While conducting research in the lagoon on Mo’orea, French Polynesia, authors Leïla Ezzat and Deron Burkepile noticed the fish droppings on the coral. The scientists could easily have overlooked what is a routine occurrence on the reef, but they were curious what effect this might have when combined with rising ocean temperatures.
“If corals are healthy and they’re not stressed out, then that poop is not a bad thing,” said Burkepile, a professor in the Department of Ecology, Evolution, and Marine Biology. It’s potentially even beneficial, providing important nutrients to the reef denizens.
“But when corals are stressed out, like during a marine heatwave,” he continued, “this natural, relatively benign interaction becomes something pretty malignant.”
The researchers knew that, in addition to nutrients, fish feces also contain potentially harmful bacteria. In fact, previous studies had shown a limited and temporary effect on the corals’ microbiomes. The scientists wondered whether changing environmental conditions could exacerbate this issue.
Lead author Leïla Ezzat, a postdoctoral researcher, along with her teammates collected individuals of the striated surgeonfish and fragments of lobe coral. They then took feces from the fish and placed it on coral fragments in four of the experiment’s eight tanks, leaving the coral in the other tanks as clean control subjects.
To study the effect of temperature, they raised half of the tanks in each group to 30° Celsius (86° Fahrenheit), while leaving the others at 26°C (78.8° F), the typical temperatures on the reef during that time of year. After two days the researchers removed the feces from the coral and took tissue samples. They repeated this sampling again after 5 days.
Regardless of the temperature, the researchers observed that the number of bacteria species increased on coral exposed to the fish droppings. That said, those in warmer water had more potentially pathogenic species.
Heat hampers corals’ ability to regulate their microbiomes, Burkepile explained. The fish feces aggravated this problem by adding new, possibly harmful, microbes to the corals’ systems.
In fact, Ezzat and her team noticed the coral had developed a small spot of bleached tissue around each area where a fish poop had been regardless of the temperature. When they looked at the microbiome of these bleached spots, they found that more feces was associated with more bacteria in these areas.
After removing the rest of the fish droppings 48 hours later, the team sought to determine whether temperature would affect the coral’s recovery.
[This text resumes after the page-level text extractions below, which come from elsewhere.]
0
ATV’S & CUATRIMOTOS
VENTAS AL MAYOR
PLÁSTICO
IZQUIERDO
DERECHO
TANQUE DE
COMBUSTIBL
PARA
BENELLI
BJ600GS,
To this end, they tracked and compared the health of the coral fragments under the two temperature regimes.
“We observed that higher temperatures actually slow down coral tissue recovery, making the lesions from the feces slower to heal” Ezzat said.
As cold-blooded animals, corals’ metabolisms run faster and less efficiently in high temperatures. And since they’re not consuming significantly more food, they have less energy for other things like healing, Burkepile said.
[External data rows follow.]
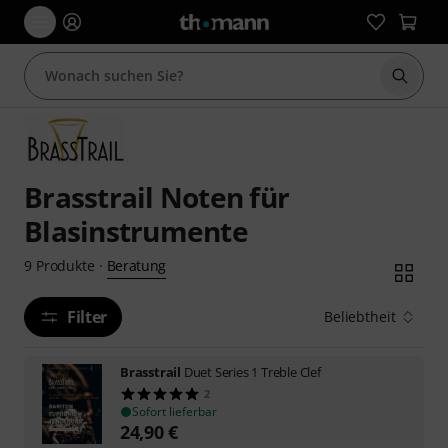
Suche 
Brasstrail Noten für
Blasinstrumente
Beratung
9
Produkte
·
Filter
Beliebtheit
Brasstrail
Duet Series 1 Treble Clef
2
Sofort lieferbar
24,90
€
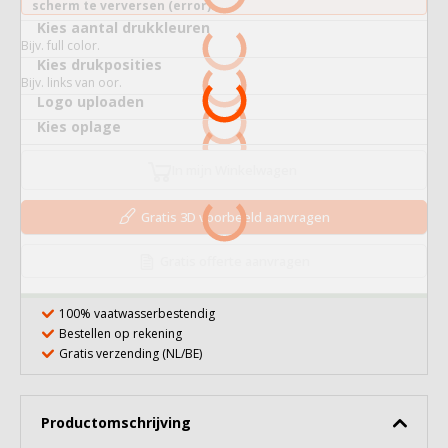
scherm te verversen (error).
Kies aantal drukkleuren
Bijv. full color.
Kies drukposities
Bijv. links van oor.
Logo uploaden
Kies oplage
In mijn Winkelwagen
Gratis 3D voorbeeld aanvragen
Gratis offerte aanvragen
100% vaatwasserbestendig
Bestellen op rekening
Gratis verzending (NL/BE)
Productomschrijving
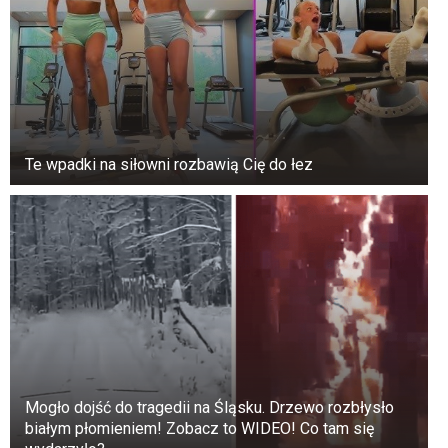
Te wpadki na siłowni rozbawią Cię do łez
Mogło dojść do tragedii na Śląsku. Drzewo rozbłysło
białym płomieniem! Zobacz to WIDEO! Co tam się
The researchers are now interested in learning what potentially beneficial microbes the fish feces may spread from coral to coral. They also plan to investigate the different nutrients in fish feces, its possible importance for coral nutrition, as well as how it might help corals survive during stressful times like marine heatwaves.
Although the findings may seem small, they fit into a larger trend. “This is just one of the pervasive effects of global change,” Burkepile noted. “It takes these normal, natural interactions amongst organisms and it turns them into potentially harmful interactions.”